Data extracted from a collection:

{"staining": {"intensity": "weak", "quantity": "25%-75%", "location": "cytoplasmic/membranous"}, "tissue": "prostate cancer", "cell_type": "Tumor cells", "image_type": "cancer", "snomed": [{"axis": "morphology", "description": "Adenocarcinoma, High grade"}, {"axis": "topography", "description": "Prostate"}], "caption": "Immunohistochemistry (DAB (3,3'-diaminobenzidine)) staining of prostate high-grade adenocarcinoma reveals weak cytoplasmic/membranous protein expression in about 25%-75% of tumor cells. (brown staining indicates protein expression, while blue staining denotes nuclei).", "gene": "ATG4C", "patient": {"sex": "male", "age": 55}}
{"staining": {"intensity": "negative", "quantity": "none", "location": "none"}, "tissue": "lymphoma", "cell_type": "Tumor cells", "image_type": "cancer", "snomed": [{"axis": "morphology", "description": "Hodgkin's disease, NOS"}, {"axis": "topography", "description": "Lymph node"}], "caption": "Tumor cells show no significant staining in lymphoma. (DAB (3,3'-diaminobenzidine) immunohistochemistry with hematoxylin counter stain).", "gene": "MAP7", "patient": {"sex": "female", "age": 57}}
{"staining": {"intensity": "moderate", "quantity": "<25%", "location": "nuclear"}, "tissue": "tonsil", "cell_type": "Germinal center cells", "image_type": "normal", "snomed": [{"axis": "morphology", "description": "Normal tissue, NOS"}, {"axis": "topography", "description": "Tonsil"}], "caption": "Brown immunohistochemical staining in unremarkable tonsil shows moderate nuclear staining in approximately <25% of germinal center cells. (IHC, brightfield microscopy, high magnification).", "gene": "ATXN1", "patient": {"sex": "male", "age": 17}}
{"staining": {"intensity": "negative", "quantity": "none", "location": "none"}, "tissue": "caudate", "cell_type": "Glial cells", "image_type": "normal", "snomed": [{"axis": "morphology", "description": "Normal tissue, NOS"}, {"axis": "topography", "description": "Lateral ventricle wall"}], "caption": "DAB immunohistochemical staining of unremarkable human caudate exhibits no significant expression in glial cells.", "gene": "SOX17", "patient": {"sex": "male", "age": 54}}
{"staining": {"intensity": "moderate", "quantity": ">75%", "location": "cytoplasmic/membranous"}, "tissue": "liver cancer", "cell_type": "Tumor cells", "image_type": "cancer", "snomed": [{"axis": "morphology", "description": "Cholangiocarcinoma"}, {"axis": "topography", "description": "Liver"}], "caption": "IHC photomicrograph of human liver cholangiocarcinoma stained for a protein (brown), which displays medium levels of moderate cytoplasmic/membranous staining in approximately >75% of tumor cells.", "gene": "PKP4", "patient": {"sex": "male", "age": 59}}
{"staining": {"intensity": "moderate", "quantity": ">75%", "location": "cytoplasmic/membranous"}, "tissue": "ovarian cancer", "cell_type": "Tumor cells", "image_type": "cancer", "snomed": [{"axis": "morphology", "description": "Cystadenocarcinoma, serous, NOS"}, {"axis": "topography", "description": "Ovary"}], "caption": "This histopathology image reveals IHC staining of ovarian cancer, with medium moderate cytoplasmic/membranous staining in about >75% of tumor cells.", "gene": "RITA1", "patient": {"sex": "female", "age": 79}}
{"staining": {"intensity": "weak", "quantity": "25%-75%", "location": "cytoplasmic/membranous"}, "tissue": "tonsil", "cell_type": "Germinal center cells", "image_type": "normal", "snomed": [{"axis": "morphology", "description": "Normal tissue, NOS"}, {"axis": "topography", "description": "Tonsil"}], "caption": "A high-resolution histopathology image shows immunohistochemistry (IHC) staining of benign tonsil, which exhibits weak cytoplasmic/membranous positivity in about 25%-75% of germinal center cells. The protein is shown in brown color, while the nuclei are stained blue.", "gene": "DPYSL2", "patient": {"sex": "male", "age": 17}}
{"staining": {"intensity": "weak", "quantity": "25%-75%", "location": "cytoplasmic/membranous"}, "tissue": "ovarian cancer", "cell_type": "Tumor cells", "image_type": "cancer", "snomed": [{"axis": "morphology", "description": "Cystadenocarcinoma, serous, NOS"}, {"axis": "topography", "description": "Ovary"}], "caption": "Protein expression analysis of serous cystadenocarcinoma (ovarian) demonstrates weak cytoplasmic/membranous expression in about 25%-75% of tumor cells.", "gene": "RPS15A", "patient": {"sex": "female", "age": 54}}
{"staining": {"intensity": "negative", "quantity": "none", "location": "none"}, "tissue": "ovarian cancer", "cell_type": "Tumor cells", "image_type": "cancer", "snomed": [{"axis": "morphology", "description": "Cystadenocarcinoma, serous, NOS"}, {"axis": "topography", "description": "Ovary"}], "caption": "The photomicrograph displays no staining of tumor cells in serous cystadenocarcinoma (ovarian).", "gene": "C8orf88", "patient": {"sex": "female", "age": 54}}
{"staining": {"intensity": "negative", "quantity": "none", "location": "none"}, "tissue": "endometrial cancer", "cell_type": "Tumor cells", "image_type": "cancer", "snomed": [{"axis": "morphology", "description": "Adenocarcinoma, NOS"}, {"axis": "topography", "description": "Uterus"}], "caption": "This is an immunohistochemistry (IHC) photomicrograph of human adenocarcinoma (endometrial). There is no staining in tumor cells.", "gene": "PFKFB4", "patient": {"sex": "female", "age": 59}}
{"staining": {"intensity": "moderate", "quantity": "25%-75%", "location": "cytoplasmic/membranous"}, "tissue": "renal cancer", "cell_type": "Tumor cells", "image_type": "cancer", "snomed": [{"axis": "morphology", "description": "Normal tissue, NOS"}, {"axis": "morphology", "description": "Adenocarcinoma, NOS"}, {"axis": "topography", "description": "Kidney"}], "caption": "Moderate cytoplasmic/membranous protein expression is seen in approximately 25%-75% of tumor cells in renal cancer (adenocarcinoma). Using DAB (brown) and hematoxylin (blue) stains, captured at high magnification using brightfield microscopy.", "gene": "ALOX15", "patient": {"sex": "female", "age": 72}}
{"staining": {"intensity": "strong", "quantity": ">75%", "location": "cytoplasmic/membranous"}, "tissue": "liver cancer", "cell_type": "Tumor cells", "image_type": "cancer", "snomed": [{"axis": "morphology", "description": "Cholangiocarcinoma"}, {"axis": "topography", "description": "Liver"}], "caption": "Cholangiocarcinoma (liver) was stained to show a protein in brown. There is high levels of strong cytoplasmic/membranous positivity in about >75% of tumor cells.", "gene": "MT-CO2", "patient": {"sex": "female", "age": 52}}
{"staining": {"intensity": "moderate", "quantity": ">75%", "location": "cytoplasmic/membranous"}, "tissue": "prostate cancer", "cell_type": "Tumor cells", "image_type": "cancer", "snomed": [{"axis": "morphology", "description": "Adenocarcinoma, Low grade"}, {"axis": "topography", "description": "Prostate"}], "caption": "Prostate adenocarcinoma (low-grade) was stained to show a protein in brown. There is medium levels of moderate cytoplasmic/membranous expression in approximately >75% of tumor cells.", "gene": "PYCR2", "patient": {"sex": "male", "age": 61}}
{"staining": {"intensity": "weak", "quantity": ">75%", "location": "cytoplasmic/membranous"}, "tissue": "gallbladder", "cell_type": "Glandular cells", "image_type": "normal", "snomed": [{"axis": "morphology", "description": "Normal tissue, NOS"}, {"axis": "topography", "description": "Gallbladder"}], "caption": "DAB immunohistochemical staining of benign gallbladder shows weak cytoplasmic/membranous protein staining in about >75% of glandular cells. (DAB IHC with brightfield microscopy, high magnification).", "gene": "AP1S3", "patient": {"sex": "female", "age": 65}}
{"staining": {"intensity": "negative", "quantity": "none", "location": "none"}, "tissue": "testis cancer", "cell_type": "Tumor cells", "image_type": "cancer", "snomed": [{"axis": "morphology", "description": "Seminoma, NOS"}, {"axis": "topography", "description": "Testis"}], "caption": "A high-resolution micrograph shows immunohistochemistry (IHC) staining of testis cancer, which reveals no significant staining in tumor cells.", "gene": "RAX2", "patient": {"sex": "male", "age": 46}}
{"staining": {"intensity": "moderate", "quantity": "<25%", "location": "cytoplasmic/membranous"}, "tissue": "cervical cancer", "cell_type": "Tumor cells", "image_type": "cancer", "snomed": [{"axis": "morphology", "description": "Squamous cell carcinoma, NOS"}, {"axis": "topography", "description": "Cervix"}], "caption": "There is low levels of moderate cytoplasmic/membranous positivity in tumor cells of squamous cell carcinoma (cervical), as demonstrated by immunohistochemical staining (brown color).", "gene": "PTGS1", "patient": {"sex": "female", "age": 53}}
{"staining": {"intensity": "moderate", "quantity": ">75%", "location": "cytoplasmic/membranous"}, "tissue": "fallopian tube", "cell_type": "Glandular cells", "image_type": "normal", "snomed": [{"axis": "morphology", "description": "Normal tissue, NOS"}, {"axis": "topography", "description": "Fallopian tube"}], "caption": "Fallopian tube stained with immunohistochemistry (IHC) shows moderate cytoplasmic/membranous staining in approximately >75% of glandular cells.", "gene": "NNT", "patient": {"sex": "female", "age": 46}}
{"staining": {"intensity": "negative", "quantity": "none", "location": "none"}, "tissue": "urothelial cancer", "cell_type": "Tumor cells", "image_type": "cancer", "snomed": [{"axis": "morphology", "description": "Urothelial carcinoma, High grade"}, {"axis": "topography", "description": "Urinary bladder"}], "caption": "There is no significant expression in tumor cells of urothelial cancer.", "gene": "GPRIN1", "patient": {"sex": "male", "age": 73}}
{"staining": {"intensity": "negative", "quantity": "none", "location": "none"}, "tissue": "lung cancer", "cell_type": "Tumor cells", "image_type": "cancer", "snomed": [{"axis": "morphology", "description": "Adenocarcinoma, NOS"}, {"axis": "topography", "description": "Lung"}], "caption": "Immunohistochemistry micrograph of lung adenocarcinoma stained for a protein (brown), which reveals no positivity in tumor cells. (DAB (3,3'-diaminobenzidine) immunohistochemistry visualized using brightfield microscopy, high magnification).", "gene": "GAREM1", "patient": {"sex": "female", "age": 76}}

• **Instructions to follow**
Your answer should consist solely of the lines above from the line with "expression analysis of" to the line with "photomicrograph displays no", both included, reproduced exactly.

• **Expected answer**
{"staining": {"intensity": "weak", "quantity": "25%-75%", "location": "cytoplasmic/membranous"}, "tissue": "ovarian cancer", "cell_type": "Tumor cells", "image_type": "cancer", "snomed": [{"axis": "morphology", "description": "Cystadenocarcinoma, serous, NOS"}, {"axis": "topography", "description": "Ovary"}], "caption": "Protein expression analysis of serous cystadenocarcinoma (ovarian) demonstrates weak cytoplasmic/membranous expression in about 25%-75% of tumor cells.", "gene": "RPS15A", "patient": {"sex": "female", "age": 54}}
{"staining": {"intensity": "negative", "quantity": "none", "location": "none"}, "tissue": "ovarian cancer", "cell_type": "Tumor cells", "image_type": "cancer", "snomed": [{"axis": "morphology", "description": "Cystadenocarcinoma, serous, NOS"}, {"axis": "topography", "description": "Ovary"}], "caption": "The photomicrograph displays no staining of tumor cells in serous cystadenocarcinoma (ovarian).", "gene": "C8orf88", "patient": {"sex": "female", "age": 54}}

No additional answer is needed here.